Sin embargo, esto es imposible. La economía globalizada se basa en largas cadenas de suministro que atraviesan el planeta impulsadas por los derivados del petróleo. No existe ninguna alternativa tecnológica viable a la transportación pesada terrestre y marítima basada en el diésel porque las baterías más eficientes tienen una densidad energética entre 60 y 100 veces menor y el hidrógeno, que tiene que producirse, transportarse y volver a transformarse, tiene una ganancia energética mínima.
Por otro lado, la infraestructura para aprovechamiento de las fuentes renovables depende críticamente de los combustibles fósiles: desde el concreto y el acero de una torre eólica, la minería de minerales estratégicos para los paneles solares, los aerogeneradores y las baterías; los materiales plásticos incluidos en miles de productos.

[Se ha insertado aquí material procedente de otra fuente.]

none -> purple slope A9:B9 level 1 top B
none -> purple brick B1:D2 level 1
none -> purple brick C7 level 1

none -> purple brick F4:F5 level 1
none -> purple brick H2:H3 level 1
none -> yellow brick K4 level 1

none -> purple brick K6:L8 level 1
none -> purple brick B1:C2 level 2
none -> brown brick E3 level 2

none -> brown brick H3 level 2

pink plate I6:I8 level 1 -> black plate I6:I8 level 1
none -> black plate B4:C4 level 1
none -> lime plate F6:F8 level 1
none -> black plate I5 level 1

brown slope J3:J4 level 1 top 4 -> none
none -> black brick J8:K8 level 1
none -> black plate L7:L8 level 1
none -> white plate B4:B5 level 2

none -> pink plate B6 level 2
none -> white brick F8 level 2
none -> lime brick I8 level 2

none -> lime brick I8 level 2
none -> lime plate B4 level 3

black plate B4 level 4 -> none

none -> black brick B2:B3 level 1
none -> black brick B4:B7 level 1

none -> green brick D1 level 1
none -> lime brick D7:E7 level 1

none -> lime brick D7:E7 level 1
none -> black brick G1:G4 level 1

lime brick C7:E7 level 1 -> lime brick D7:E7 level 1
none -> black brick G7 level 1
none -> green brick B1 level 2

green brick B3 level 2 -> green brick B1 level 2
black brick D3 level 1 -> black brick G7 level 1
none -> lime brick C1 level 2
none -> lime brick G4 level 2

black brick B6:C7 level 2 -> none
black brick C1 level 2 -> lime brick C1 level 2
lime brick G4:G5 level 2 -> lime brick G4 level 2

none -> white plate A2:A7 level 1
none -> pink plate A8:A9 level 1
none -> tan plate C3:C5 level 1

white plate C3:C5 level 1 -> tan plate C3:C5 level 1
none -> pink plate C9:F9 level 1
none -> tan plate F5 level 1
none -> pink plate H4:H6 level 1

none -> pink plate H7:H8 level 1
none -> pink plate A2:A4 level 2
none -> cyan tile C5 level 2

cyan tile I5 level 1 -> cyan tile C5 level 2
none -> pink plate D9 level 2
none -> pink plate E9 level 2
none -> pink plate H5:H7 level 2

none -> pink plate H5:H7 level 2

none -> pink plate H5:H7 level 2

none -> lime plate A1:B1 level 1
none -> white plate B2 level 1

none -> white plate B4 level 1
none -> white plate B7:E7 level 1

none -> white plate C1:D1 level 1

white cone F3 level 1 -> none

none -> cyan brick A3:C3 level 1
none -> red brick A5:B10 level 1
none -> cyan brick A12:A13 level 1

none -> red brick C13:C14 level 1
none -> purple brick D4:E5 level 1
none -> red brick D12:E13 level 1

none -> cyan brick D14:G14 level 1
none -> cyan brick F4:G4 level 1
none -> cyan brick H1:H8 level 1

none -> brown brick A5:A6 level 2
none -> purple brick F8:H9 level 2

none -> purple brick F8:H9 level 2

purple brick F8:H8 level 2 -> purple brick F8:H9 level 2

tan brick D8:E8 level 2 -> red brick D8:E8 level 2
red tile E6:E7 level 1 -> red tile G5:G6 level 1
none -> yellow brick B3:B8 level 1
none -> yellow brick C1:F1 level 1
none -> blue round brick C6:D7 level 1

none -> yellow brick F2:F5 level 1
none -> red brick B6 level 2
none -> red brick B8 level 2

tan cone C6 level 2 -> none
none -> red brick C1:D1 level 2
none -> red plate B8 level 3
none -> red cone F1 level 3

Nada de esto sería posible sin el petróleo y el carbón. Además, por su intermitencia y baja concentración, los sistemas eólico y solar necesitan de 50 a 70 veces más espacio que los combustibles fósiles para obtener la misma cantidad de energía.
El querer producir grandes cantidades de energía por medio de renovables de manera centralizada tiene un gran impacto sobre el territorio y, aunado al impulso de la minería de cielo abierto de cobre, litio, cobalto, zinc, cadmio, tierras raras, provoca crecientemente conflictos socioambientales.
La energía renovable a escala industrial que pretende sustituir los combustibles fósiles no cambia el actual sistema extractivista y tiene efectos menores para el clima. Alemania, que genera casi el 40 por ciento de su electricidad con fuentes renovables, no ha disminuido de manera significativa las emisiones porque ha tenido que mantener la generación por carbón para suplir la intermitencia solar y eólica.
En el origen de la crisis civilizatoria que hoy atravesamos se encuentra la premisa de mantener un crecimiento infinito en un planeta finito. El crecimiento exponencial infinito –intrínseco del sistema capitalista y el modelo extractivista– es físicamente imposible, ambientalmente dañino y no ha logrado mejorar las condiciones de vida de la mayoría de la población mundial.
Los cambios tecnológicos no son suficientes para evitar una catástrofe climática, la destrucción de los ecosistemas y el agotamiento de los recursos: la escala de la economía también tiene que reducirse.
Los estudios científicos que han tratado de establecer cuáles serían los márgenes de un estilo de vida sustentable – capaz de ofrecer condiciones de vida dignas para todas las personas, evitando la pobreza energética, pero sin sobrepasar los límites biofísicos del planeta– apuntan hacia una disminución significativa del gasto energético global, actualmente de alrededor de 400 exajoules (EJ) anuales, hasta un promedio de 150 EJ para 2050.
Por supuesto, esto tiene que venir acompañado por políticas decididas de redistribución que permitan superar la pobreza energética al tiempo que limitan fuertemente el consumo del 10 por ciento más rico de la población, responsable del 50 por ciento de las emisiones de gases de efecto invernadero.
Para que la transición energética sea sostenible en términos materiales, sociales y ambientales necesitamos implementar un conjunto de políticas de decrecimiento, descentralización y relocalización que pongan al centro el bienestar de la población en lugar de la ganancia y el crecimiento del PIB.
Ejemplos de cambios sistémicos para un decrecimiento próspero incluyen: la promoción de economías regionales basadas en la producción y consumo a nivel local, de la mano con una mayor autonomía social y política; la producción de bienes duraderos que permitan un mayor reciclaje y reúso, poniendo fin a la obsolescencia programada; el impulso a una agricultura ecológica no dependiente de combustibles fósiles; políticas de disminución de la desigualdad y de acceso universal a salud y educación de calidad, y una simplificación administrativa por medio de la descentralización.
Esto puede sonar radical dado el status quo pero si queremos que la civilización humana sobreviva, no nos queda otro camino que reducir drásticamente nuestra intensidad energética.